This week, Sonny Bunch (The Bulwark), Alyssa Rosenberg (The Washington Post), and Peter Suderman (Reason) try to figure out why the studios and the actors are so far apart in their negotiations. Spoiler: It’s not entirely about the money. (Though it is, in a larger sense, always about the money.) Then they review Mission: Impossible — Dead Reckoning: Part One, the latest entry in Tom Cruise’s decades-spanning series. Make sure to swing by Bulwark+ for Friday’s episode on Cruise, his evolving career, and how he managed to get the focus off of his personal life over the last decade. And if you enjoyed the episode, share it with a friend!
The Actors Strike! What Do They Want?
Agreed that it’s a battle about who gets to decide who makes money -- but my sympathies are with the working actors, writers, techs & craftspeople. The VC investors and their employees will be fine, more or less. No-one’s sending them negative-dollar residuals for shows they helped make hits.
I've watched my residuals collapse in the last 5 years - they were robust the first 12 years of my career - those payments are how writers plan/ survive/ raise a family/ pay a mortgage/ have a career. That is the foundation on which we can go get other jobs.

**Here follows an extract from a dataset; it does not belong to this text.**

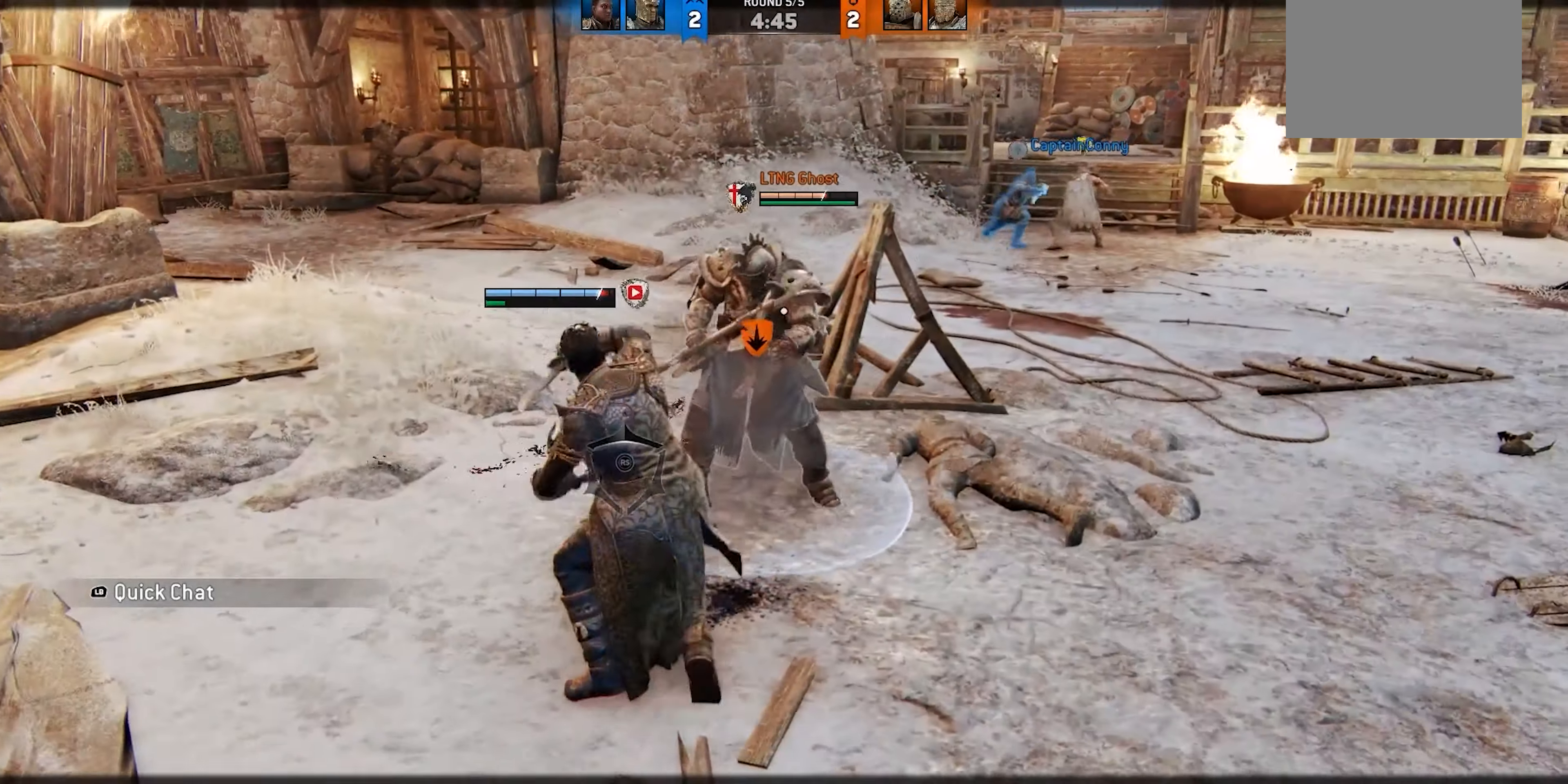
Gameplay with a controller (Xbox layout); each line is a JSON object with the inputs held at the frame after it (dt_ms = milliseconds from this image to that frame). "events" lists button and stick changes between this image and that frame as [ms after this image, input, new state], when the widget could be followed in between. Not read: DPAD_DOWN DPAD_LEFT DPAD_RIGHT DPAD_UP L2 R2 SELECT.
{"dt_ms": 500, "buttons": [], "left_stick": "right", "right_stick": "left", "events": [[333, "right_stick", "left"], [366, "left_stick", "up-right"], [416, "left_stick", "right"]]}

Netflix acts like it's paying more upfront in lieu of residuals - but the time to develop with them draaaaaags so long/ has no end date - you end up making way less. It's just not sustainable. The companies should def be getting a cut of everything fed into AI - and thus the creators getting a piece of that cut. That's one revenue stream to be fought for. But really -- I don't see how this business model works long term. Sad if America surrenders its pop culture/ soft power dominance.